Caoilfhionn Dunne as Shaya delivers another layered performance. Sci-fi loves its gruff commanders, but Shaya is something more: a woman visibly wrestling with fear, responsibility, and the gut-wrenching knowledge that she might not be able to save everyone under her command. It’s a tricky tightrope walk, and Dunne nails it.
And Christopher Chung, bless him, brings genuine humor to Cassio, the skeptical soldier. His gruff, deadpan “It’s not appropriate to call me ‘babes'” had me laughing out loud — not an easy thing to achieve in the middle of an existential horror story.
Then there’s Ncuti Gatwa.
It’s hard to overstate how good he is here. His Doctor is still exuberant and wild and quicksilver — but beneath it, there’s a deep well (pun intended) of vulnerability. Gatwa’s silent tears, as he listens to the creature’s horrific whisperings, are devastating. Without a single word, he communicates eons of loneliness and guilt. It’s one of the best pieces of pure actingwe’ve seen from a Doctor in years.
And Verada Sethu’s Belinda? Continues to shine. There’s a quiet steel to her, a loyalty that feels earned rather than assumed. If the show doesn’t give her a “belly of the beast” episode soon, it’ll be wasting a golden opportunity.
Shadows and Light: Thematic Depth
If “Midnight” was a meditation on how easily we can become monsters, “The Well” suggests something more hopeful: that even in the worst circumstances, compassion can survive.
It would have been easy to simply rehash “Midnight’s” despair. To show these characters turning on each other, tearing each other apart, feeding the creature with their own fear and suspicion.
Instead, “The Well” dares to suggest that sometimes, we get it right. Not perfectly — Cassio still mistrusts the Doctor, and people still die. But there’s a baseline of decency here. A refusal to give in completely. A willingness to risk for each other.
In 2025, that message hits hard. We’re living through a time when it’s so easy to feel cynical, to assume the worst of everyone. “The Well” reminds us that hope isn’t naive. It’s necessary.

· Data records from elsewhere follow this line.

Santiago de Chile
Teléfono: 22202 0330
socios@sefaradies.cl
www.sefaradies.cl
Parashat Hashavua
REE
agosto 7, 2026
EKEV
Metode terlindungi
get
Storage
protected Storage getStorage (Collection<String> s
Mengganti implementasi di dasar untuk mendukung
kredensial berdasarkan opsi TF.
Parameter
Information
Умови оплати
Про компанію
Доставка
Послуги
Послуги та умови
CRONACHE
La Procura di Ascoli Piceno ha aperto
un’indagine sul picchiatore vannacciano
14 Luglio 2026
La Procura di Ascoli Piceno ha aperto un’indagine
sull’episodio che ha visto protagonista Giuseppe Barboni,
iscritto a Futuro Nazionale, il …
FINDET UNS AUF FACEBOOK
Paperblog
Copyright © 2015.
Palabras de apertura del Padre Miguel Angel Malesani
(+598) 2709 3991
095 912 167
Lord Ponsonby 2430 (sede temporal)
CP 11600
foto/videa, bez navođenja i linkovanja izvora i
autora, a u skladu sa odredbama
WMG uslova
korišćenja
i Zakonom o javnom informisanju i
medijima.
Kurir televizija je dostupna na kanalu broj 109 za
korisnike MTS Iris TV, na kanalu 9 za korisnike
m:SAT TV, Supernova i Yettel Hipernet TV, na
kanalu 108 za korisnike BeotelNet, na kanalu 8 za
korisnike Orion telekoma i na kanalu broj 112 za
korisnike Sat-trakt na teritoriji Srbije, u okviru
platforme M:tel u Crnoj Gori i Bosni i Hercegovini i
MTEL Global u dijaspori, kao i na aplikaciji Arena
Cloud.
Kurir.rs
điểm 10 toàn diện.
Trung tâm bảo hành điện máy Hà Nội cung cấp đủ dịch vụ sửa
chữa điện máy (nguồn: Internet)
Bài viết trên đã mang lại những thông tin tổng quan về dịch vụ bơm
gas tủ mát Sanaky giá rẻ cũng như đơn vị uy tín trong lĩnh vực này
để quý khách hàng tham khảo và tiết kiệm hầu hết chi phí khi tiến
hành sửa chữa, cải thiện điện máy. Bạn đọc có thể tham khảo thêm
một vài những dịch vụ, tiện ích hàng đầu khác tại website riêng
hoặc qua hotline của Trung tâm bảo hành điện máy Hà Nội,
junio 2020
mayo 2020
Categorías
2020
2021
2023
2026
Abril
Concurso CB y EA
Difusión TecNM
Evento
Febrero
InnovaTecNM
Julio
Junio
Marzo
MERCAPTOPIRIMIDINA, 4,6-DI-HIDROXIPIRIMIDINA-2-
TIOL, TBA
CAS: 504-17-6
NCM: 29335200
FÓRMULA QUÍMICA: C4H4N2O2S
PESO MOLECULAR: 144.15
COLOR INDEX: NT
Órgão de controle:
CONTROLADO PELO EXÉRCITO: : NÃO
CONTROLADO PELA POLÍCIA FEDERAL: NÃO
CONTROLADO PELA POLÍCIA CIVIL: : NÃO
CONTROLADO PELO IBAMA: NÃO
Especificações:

Grumbles and Quibbles: Small Flaws in a Big Picture
Nothing’s perfect, and “The Well” isn’t either.
The biggest issue? That aforementioned lack of visual innovation in the creature’s attacks. For a monster this legendary, it deserves a signature move that’s a little more memorable.
Also, the “Earth never existed” subplot feels tacked-on, a bit of table-setting for the season arc rather than an organic part of this story. I get it — serialized storytelling demands breadcrumbs — but it momentarily pulled me out of the self-contained horror vibe.

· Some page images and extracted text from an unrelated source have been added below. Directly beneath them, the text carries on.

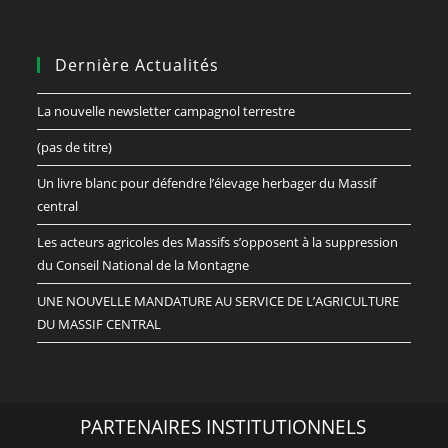
Dernière Actualités
La nouvelle newsletter campagnol terrestre
(pas de titre)
Un livre blanc pour défendre l’élevage herbager du Massif
central
Les acteurs agricoles des Massifs s’opposent à la suppression
du Conseil National de la Montagne
UNE NOUVELLE MANDATURE AU SERVICE DE L’AGRICULTURE
DU MASSIF CENTRAL
PARTENAIRES INSTITUTIONNELS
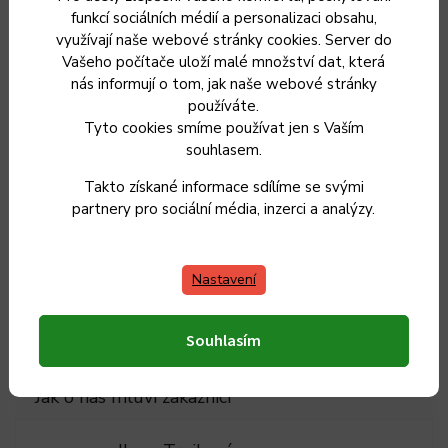
funkcí sociálních médií a personalizaci obsahu,
Doplňkové parametry
využívají naše webové stránky cookies. Server do
Vašeho počítače uloží malé množství dat, která
nás informují o tom, jak naše webové stránky
používáte.
Kategorie
:
Grilovací jehly na špízy
Tyto cookies smíme používat jen s Vaším
souhlasem.
Záruka
:
10 let
Takto získané informace sdílíme se svými
partnery pro sociální média, inzerci a analýzy.
Hmotnost
:
0.9 kg
EAN
:
8595155108203
Nastavení
Souhlasím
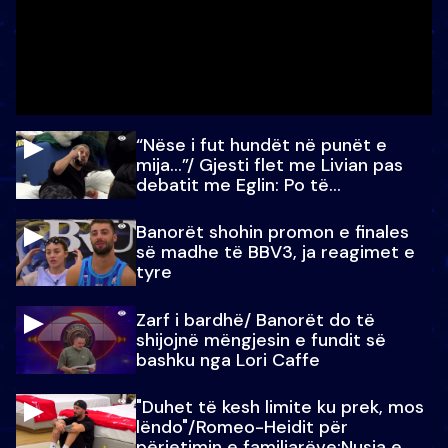
“Nëse i fut hundët në punët e
mija…”/ Gjesti flet me Livian pas
debatit me Eglin: Po të
paralajmëroj
Banorët shohin promon e finales
së madhe të BBV3, ja reagimet e
tyre
Zarf i bardhë/ Banorët do të
shijojnë mëngjesin e fundit së
bashku nga Lori Caffe
"Duhet të kesh limite ku prek, mos
lëndo"/Romeo-Heidit për
përjetimin e familjarëve:Nusja e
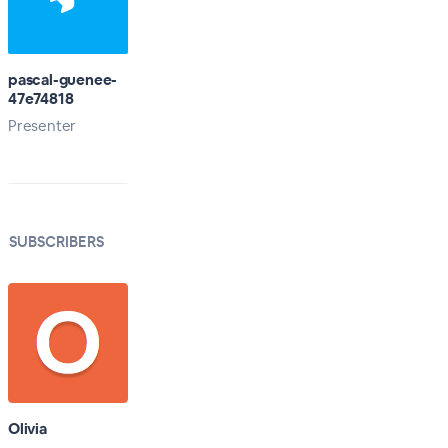
pascal-guenee-
47e74818
Presenter
SUBSCRIBERS
Olivia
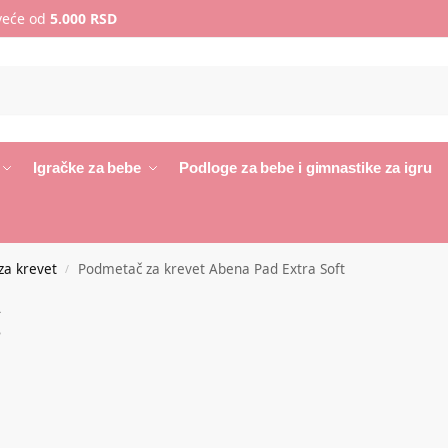
 veće od
5.000 RSD
Igračke za bebe
Podloge za bebe i gimnastike za igru
za krevet
Podmetač za krevet Abena Pad Extra Soft
/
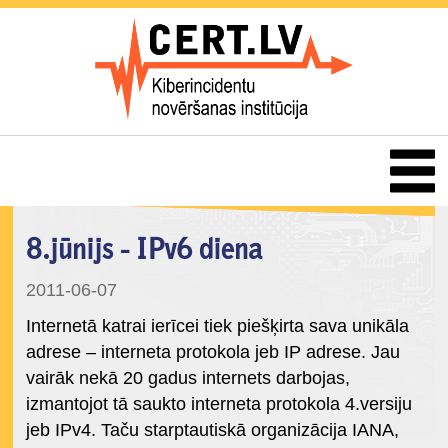
8.jūnijs - IPv6 diena
2011-06-07
Internetā katrai ierīcei tiek piešķirta sava unikāla
adrese – interneta protokola jeb IP adrese. Jau
vairāk nekā 20 gadus internets darbojas,
izmantojot tā saukto interneta protokola 4.versiju
jeb IPv4. Taču starptautiskā organizācija IANA,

And then there’s Mrs Flood.
Look, I love a good mystery as much as the next fan. But the Susan Twist parallels are getting tired. At this point, it’s less “intriguing enigma” and more “narrative blue balls.” Either give us payoff, or let it lie. Constant teasing just makes the audience jaded.

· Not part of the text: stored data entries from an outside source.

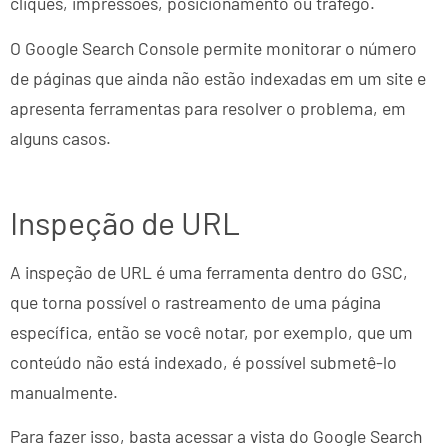
cliques, impressões, posicionamento ou tráfego.
O Google Search Console permite monitorar o número
de páginas que ainda não estão indexadas em um site e
apresenta ferramentas para resolver o problema, em
alguns casos.
Inspeção de URL
A inspeção de URL é uma ferramenta dentro do GSC,
que torna possível o rastreamento de uma página
específica, então se você notar, por exemplo, que um
conteúdo não está indexado, é possível submetê-lo
manualmente.
Para fazer isso, basta acessar a vista do Google Search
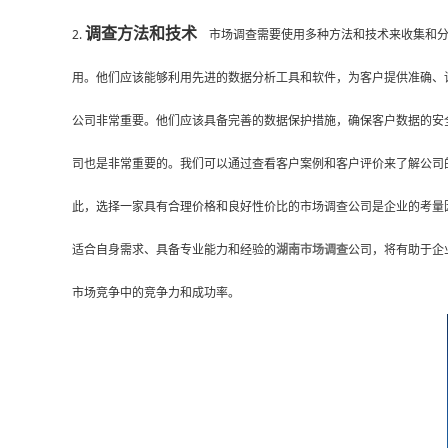
调查方法和技术
2.
市场调查需要使用多种方法和技术来收集和分
用。他们应该能够利用先进的数据分析工具和软件，为客户提供准确、详
公司非常重要。他们应该具备完善的数据保护措施，确保客户数据的安全
司也是非常重要的。我们可以通过查看客户案例和客户评价来了解公司的
此，选择一家具有合理价格和良好性价比的市场调查公司是企业的考量
适合自身需求、具备专业能力和经验的
湖南市场调查
公司，将有助于企
市场竞争中的竞争力和成功率。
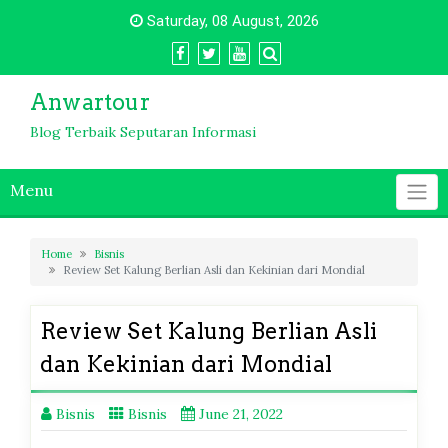
Skip
Saturday, 08 August, 2026
to
content
Anwartour
Blog Terbaik Seputaran Informasi
Menu
Home
Bisnis
Review Set Kalung Berlian Asli dan Kekinian dari Mondial
Review Set Kalung Berlian Asli
dan Kekinian dari Mondial
Bisnis
Bisnis
June 21, 2022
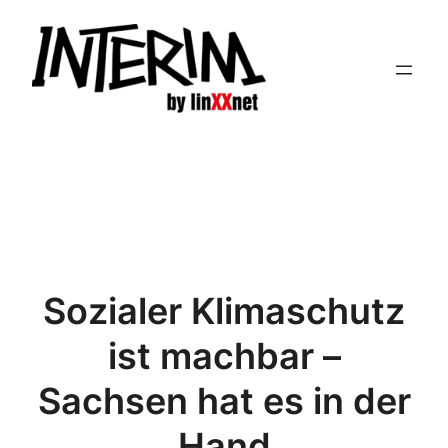
Zum
Inhalt
springen
Sozialer Klimaschutz
ist machbar –
Sachsen hat es in der
Hand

Final Thoughts: A Haunting Triumph
“The Well” is the kind of Doctor Who episode that gets under your skin and stays there.
It’s not just a retread of “Midnight”. It’s a conversation with it — a respectful nod to what came before, while forging a new, distinct emotional journey. It’s scary, yes, but it’s also beautiful, in the way all the best Who episodes are.
Three episodes into Series 15, and it already feels like we’re witnessing something special. Something that might, dare I say it, carve its own place among the modern greats.